[Extracted page text data]
+++++
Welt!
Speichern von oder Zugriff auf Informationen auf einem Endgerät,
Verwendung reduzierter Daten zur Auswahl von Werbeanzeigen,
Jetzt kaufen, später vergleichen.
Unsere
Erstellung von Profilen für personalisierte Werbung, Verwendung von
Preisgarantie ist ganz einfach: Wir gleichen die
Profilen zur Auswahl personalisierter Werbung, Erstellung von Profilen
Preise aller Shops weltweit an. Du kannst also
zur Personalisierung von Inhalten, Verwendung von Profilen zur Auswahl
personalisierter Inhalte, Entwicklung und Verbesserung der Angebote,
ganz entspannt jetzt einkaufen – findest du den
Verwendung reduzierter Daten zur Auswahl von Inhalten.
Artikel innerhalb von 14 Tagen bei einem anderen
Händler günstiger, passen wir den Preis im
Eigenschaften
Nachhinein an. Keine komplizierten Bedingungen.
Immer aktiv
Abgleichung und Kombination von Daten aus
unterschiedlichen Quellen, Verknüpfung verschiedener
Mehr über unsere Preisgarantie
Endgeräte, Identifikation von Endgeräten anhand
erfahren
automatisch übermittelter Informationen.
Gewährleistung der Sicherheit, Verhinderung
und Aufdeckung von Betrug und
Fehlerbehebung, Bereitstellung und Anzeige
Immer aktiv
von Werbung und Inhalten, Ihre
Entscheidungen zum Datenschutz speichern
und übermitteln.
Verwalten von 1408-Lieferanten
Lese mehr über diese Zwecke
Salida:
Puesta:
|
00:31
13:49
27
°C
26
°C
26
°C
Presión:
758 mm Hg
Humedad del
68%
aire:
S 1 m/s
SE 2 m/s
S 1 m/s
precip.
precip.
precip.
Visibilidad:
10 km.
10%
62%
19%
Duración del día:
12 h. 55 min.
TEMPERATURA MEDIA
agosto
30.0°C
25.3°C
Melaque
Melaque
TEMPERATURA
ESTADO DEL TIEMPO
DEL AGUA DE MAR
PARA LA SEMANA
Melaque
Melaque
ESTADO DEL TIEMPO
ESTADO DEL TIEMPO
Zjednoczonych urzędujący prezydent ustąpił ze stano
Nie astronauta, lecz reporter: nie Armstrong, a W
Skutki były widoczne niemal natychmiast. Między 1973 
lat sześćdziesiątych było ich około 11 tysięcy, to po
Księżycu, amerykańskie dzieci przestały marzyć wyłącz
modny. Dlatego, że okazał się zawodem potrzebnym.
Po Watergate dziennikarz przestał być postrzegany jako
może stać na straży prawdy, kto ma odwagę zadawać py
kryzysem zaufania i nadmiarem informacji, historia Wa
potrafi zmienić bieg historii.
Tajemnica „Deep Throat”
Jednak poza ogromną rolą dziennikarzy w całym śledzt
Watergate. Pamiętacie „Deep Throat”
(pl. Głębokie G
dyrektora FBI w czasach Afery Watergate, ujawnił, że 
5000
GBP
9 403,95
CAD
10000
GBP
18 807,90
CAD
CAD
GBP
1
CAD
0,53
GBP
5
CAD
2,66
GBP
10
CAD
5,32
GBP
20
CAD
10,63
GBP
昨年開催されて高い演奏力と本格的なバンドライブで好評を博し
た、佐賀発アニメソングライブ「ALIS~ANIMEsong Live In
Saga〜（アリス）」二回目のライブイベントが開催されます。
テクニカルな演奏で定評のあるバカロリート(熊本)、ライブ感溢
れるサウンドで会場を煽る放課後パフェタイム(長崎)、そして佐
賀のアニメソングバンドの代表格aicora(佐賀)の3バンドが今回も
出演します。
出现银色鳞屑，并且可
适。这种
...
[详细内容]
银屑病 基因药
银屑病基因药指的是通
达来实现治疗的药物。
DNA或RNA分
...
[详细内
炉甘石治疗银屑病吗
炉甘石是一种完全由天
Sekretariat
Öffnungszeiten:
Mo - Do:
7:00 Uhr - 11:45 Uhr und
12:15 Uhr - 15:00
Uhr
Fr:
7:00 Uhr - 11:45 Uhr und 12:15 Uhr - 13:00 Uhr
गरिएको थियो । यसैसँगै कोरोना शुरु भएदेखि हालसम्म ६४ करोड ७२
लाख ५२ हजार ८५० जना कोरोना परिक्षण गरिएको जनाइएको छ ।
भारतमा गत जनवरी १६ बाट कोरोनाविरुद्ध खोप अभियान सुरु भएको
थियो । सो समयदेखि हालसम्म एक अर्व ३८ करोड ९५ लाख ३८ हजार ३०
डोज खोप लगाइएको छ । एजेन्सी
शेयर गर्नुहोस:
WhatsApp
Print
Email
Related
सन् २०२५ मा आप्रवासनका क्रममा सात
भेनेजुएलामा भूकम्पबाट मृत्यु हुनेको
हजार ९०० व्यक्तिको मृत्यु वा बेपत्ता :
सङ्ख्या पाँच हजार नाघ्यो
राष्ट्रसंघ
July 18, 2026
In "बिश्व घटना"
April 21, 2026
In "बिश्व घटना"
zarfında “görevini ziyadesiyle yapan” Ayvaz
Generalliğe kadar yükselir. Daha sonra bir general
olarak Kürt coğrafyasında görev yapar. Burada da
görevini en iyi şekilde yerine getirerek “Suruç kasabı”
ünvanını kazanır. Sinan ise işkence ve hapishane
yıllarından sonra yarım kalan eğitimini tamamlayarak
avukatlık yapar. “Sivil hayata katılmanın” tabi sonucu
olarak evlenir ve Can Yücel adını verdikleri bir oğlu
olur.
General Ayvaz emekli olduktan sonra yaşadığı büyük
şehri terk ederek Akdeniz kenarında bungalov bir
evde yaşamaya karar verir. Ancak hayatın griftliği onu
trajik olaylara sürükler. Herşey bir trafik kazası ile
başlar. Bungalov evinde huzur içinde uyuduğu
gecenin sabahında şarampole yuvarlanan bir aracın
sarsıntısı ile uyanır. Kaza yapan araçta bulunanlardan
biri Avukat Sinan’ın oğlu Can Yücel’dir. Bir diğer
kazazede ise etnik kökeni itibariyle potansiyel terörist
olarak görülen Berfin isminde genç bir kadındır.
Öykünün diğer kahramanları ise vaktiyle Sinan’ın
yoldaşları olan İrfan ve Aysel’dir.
+++++
**WHAT TO DO**
Copy out all the lines of the records that include "Throat".

**SOLUTION FOR THIS EXERCISE**
Tajemnica „Deep Throat”
Watergate. Pamiętacie „Deep Throat”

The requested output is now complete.